Aside from the massive travel costs, getting visas to other African countries was often more difficult for Africans than for an international visitor to the same country. The move by Ghana will certainly have a positive effect on their tourism industry as eased travel restrictions are an incentive for Africans to travel to other countries on the continent. The more people begin to travel the more likely that travel will also become cheaper.
While Ghana is certainly a pioneer in easing its travel restrictions for Africans it is not the only country that has shown a positive change in that regard. Zimbabwe recently relaxed its visa requirements by removing the need for visas for all nationals of sadc countries. Thirty-seven countries including Equatorial Guinea and Algeria were moved to friendlier categories such as Category B where nationals can obtain a visa upon arrival in Zimbabwe. As with the shift in Ghana, this move in Zimbabwe should be beneficial in terms of making the country a more favourable tourist destination and in attracting investors.

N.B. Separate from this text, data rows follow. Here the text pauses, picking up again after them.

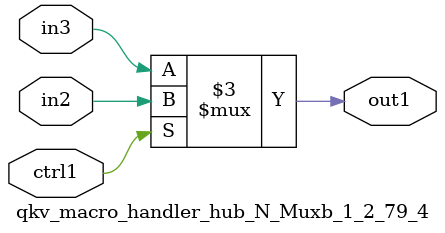
<source format=v>

`timescale 1ps / 1ps


module qkv_macro_handler_hub_N_Muxb_1_2_79_4( in3, in2, ctrl1, out1 );

    input in3;
    input in2;
    input ctrl1;
    output out1;
    reg out1;

    
    // rtl_process:qkv_macro_handler_hub_N_Muxb_1_2_79_4/qkv_macro_handler_hub_N_Muxb_1_2_79_4_thread_1
    always @*
      begin : qkv_macro_handler_hub_N_Muxb_1_2_79_4_thread_1
        case (ctrl1) 
          1'b1: 
            begin
              out1 = in2;
            end
          default: 
            begin
              out1 = in3;
            end
        endcase
      end

endmodule



</source>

Another positive is the return of the uni-visa between Zimbabwe and Zambia. While negotiations are still underway this should be a positive achievement as it would make travel between the two countries much easier.
Should this be successful it is likely that it would be further rolled out to include three other countries in the Kavango-Zambezi region, namely Namibia, Angola and Botswana.

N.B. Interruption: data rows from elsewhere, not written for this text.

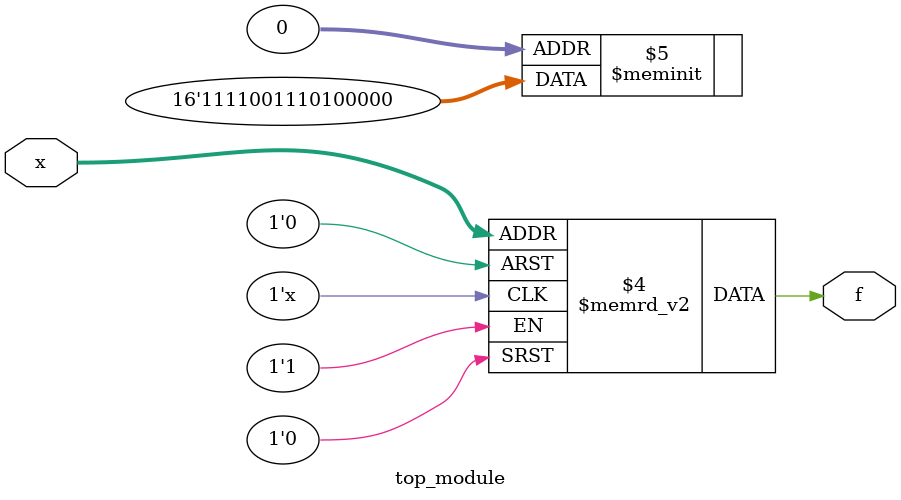
<source format=sv>
module top_module (
	input [4:1] x,
	output logic f
);
    always_comb begin
        case (x)
            4'b0000: f = 1'b0;
            4'b0001: f = 1'b0;
            4'b0010: f = 1'b0;
            4'b0011: f = 1'b0;
            4'b0100: f = 1'b0;
            4'b0101: f = 1'b1;
            4'b0110: f = 1'b0;
            4'b0111: f = 1'b1;
            4'b1000: f = 1'b1;
            4'b1001: f = 1'b1;
            4'b1010: f = 1'b0;
            4'b1011: f = 1'b0;
            4'b1100: f = 1'b1;
            4'b1101: f = 1'b1;
            4'b1110: f = 1'b1;
            4'b1111: f = 1'b1;
            default: f = 1'b0; // Handle any possible unexpected cases
        endcase
    end
endmodule

</source>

Such a coordinated effort between African states could become the cornerstone for achieving the aims of the pan-African ideology that the founding fathers of the OAU had and envisioned.
The South African Institute of International Affairs (SAIIA) stated that the introduction of a single visa within the region would facilitate the smooth entry and travel of regional and international visitors, especially within transfrontier conservation areas, and add an estimated three to five percent to annual growth.
The institute said the move would “. . . also allow business travel to occur more easily, boosting intra-regional trade”, which in Africa is the lowest level at 12 percent of total trade, compared with 40 percent in North America and 70 percent in Europe.
Not only is there a social value to Africans travelling to other African countries but there certainly is a considerable financial reward too. It is important that African Governments set up such policies that facilitate better business environments in their countries and in their regions.
While Zimbabwe and Ghana are making changes to their domestic immigration laws, the East African Community (EAC) this month launched a regional passport for citizens of certain EAC countries – specifically Kenya, Rwanda, Uganda, Burundi and Tanzania.
The passport will come into effect in January 2017 and will allow citizens of those countries to travel internationally with the document rather than just regionally as they do now. This is a massive step in terms of integrating African countries and should serve as a pilot for other regions to follow.
While SADC has plans to move in that direction it will take massive political will by the leaders as well as adjustments to individual country policies that will then facilitate such mechanisms to be put in place.
There are genuine fears that come with opening up borders particularly in nations that consider themselves better off than their regional counterparts. The threat of war, smugglers and rebels in other countries is also a deterrent to such initiatives.
However while such threats are sincere the net benefit of integrating in such a manner particularly in more peaceful regions is immense. African nationals have the capacity to build not only their countries but also their continent together. However, this can only be made possible if Africans are exposed to and interact with each other.